Quelles sont alors les actions concrètes qui peuvent être mises en place chez Ducretet pour redorer l’image de l’alternance ?
J’ai demandé à nos 3 Directeurs de CFA d’écrire à tous les lycées dont sont issus nos 900 jeunes chaque année. Il est nécessaire de leur faire savoir que leur ancien lycéen est aujourd’hui chez Ducretet, qu’il suit un parcours de formation et qu’il est bien parti pour trouver un emploi et que nous sommes bien entendu à leur disposition pour présenter les parcours de formation dans les lycées. Nous devons aussi continuer à travailler notre communication pour la rendre plus attrayante et attirer de nouveaux candidats et candidates, et ouvrir la voie à un jeune public qui ne sait pas encore dans quelle voie se diriger.
L’une des forces du Réseau Ducretet a toujours été d’être à l’écoute du marché et d’anticiper les besoins.
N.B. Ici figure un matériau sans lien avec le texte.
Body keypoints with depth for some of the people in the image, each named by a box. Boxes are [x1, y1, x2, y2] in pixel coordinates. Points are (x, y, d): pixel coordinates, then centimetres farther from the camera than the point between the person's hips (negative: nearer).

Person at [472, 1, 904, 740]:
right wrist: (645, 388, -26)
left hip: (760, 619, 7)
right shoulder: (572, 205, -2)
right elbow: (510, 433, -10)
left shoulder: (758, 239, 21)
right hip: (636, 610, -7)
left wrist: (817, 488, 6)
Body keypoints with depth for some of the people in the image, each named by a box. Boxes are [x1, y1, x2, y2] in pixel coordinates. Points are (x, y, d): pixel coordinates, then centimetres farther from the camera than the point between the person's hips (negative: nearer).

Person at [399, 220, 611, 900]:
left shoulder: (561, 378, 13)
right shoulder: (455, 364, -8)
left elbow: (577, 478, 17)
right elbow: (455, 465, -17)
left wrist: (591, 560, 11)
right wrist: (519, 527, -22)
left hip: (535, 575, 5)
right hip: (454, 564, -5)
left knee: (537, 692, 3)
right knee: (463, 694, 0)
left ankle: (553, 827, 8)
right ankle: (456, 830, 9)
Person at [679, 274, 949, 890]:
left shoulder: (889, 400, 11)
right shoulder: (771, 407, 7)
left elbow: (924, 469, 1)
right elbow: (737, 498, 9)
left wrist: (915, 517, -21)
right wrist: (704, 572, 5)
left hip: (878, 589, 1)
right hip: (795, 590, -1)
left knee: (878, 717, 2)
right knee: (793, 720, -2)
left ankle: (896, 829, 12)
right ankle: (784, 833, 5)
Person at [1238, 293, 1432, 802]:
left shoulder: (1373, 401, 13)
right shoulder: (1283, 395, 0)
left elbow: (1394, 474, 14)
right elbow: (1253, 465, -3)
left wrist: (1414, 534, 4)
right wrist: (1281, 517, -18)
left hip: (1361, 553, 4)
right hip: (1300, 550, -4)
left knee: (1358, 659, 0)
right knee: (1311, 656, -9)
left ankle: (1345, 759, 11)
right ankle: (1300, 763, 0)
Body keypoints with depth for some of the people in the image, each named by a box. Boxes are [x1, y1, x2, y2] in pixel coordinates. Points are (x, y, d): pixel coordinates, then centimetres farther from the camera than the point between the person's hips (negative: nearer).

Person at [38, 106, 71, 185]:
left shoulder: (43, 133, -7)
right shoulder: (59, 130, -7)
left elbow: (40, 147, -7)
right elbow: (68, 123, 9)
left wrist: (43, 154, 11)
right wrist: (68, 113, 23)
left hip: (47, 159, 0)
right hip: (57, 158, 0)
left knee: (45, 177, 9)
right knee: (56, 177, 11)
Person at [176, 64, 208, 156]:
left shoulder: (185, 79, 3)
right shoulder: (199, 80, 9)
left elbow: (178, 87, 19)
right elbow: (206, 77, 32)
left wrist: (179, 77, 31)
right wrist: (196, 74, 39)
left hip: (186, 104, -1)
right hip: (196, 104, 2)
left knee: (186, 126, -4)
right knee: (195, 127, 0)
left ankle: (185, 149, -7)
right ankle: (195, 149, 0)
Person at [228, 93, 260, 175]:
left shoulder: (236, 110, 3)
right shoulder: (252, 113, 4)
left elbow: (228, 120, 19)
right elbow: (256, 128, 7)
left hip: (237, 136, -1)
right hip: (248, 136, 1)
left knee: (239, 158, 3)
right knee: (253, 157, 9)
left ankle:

Quelles sont selon vous les grandes tendances qui se dessinent ?
Il faut effectivement anticiper les besoins et sonder l’écosystème, pour pouvoir proposer des formations qui permettront aux jeunes d’avoir un métier demain. A titre d’exemple, Ducretet a œuvré et collaboré au déploiement du réseau Très Haut Débit il y a plusieurs années et le parc étant désormais installé, il s’agit de réfléchir à des alternatives, comme des modules dédiés à la maintenance de ces infrastructures.
Depuis peu, nous proposons également un module de formation sur les bornes IRVE pour véhicules électriques, qui constituent un sujet d’avenir. Sur le thème de l’infrastructure numérique, nous sommes sur des sujets très techniques, mais rien ne nous empêche demain de proposer des parcours de formation sur l’informatique plus orientée « terrain ». Je pense par exemple à de la prise en main de box internet ou d’ordinateur chez le particulier, notamment auprès d’une population senior. Les marchés liés au maintien à domicile pour les personnes âgées seront croissants. Et c’est sans compter sur la maison connectée et toute la maintenance qui sera être nécessaire autour de ces sujets.